Ezra Klein has a great piece up over at VOX:
The Republican Party doesn’t want to believe its voters agree with Trump. But they do.
The Republican Party wants to believe that Trump’s success is only because of his star power but it’s not. A majority of the Republican base agree with his position on issues as vague as they may be. The Republican contenders for the Presidential election not named Trump all have their strings pulled by the wealthy 1%. That wealthy 1% don’t want to end immigration because it reduces labor costs. But no where is this divergence more obvious than in opinions about Social Security and Medicare.
The broader issue here is that both parties are, at best, imperfect reflections of their bases. There are, for instance, pro-life Democratic voters — but you wouldn’t know it watching congressional Democrats legislate. Similarly, there are Republicans who believe in taxing the rich and spending much more on programs for the poor, but those beliefs aren’t reflected by the day-to-day actions of their elected representatives.
The gap between the rigid agendas followed by the party establishments and the more diverse opinions of loyal partisans leaves both parties vulnerable to a candidate like Trump who has the money, and the star power, to campaign on a platform that party elites would normally suppress.
Take spending cuts. It’s table stakes in a Republican primary to talk about how you’ll cut spending on Social Security and Medicare. The GOP’s policy apparatus loathes both programs and considers their long-term cost to be among the most pressing economic threats facing the nation. Any Republican candidate who wants to be taken seriously by Republican Party elites needs to show they understand the urgency of cutting Social Security and Medicare spending.
One problem? Republican voters don’t understand the urgency of cutting entitlement spending. In fact, they oppose cutting entitlement spending. More Republicans want to increase spending on Social Security and Medicare than decrease it.
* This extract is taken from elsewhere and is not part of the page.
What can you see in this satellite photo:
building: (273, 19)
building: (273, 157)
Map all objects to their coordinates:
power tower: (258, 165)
They think keeping entitlement benefits at current levels is more important than reducing the deficit.
That’s right, the vast majority of the Republican base want to keep Social Security and Medicare the same or even increase spending on those programs while the leaders of the party have been trying to kill Social Security for 80 years and Medicare for over 50 years. Trump says he agrees with them.
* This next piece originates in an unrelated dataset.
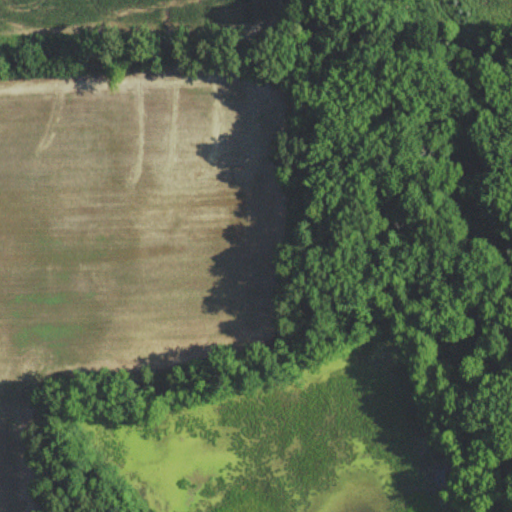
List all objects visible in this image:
road: (477, 67)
As Paul Krugman points out the Republican elite apparently learned nothing from George W Bush’s aborted attempt to do away with Social Security as we know it in 2005. The Republican candidates not named Trump are are playing political suicide by getting too close to the third rail of American politics.
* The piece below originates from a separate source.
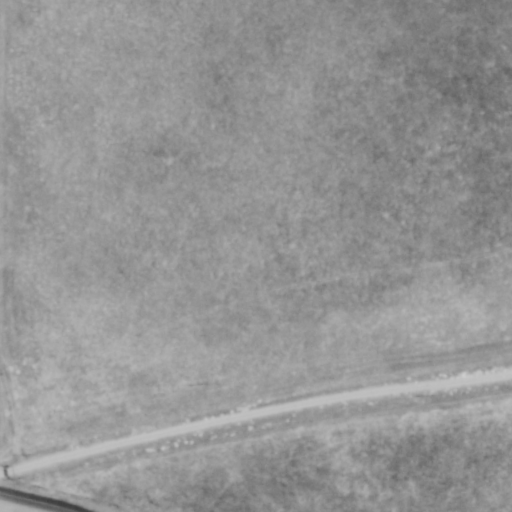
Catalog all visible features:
crop: (257, 253)
road: (253, 409)
road: (5, 435)
road: (50, 504)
What this means, in turn, is that the eventual Republican nominee — assuming that it’s not Mr. Trump —will be committed not just to a renewed attack on Social Security but to a broader plutocratic agenda. Whatever the rhetoric, the GOP is on track to nominate someone who has won over the big money by promising government by the 1 percent, for the 1 percent.
Now when I retired the age for full benefits had already been increased from 65 to 66. It’s soon to rise to 67. Like the top 1% I was primarily a desk jockey most of my life although I never had a corner office. For those he did hard manual labor this is a real hardship and these people make up a good chunk of the Republican base. Those are the people Trump is speaking to and while many of them are religious conservatives they really don’t care that Trump is probably a a heathen because he is still talking about their hopes and fears.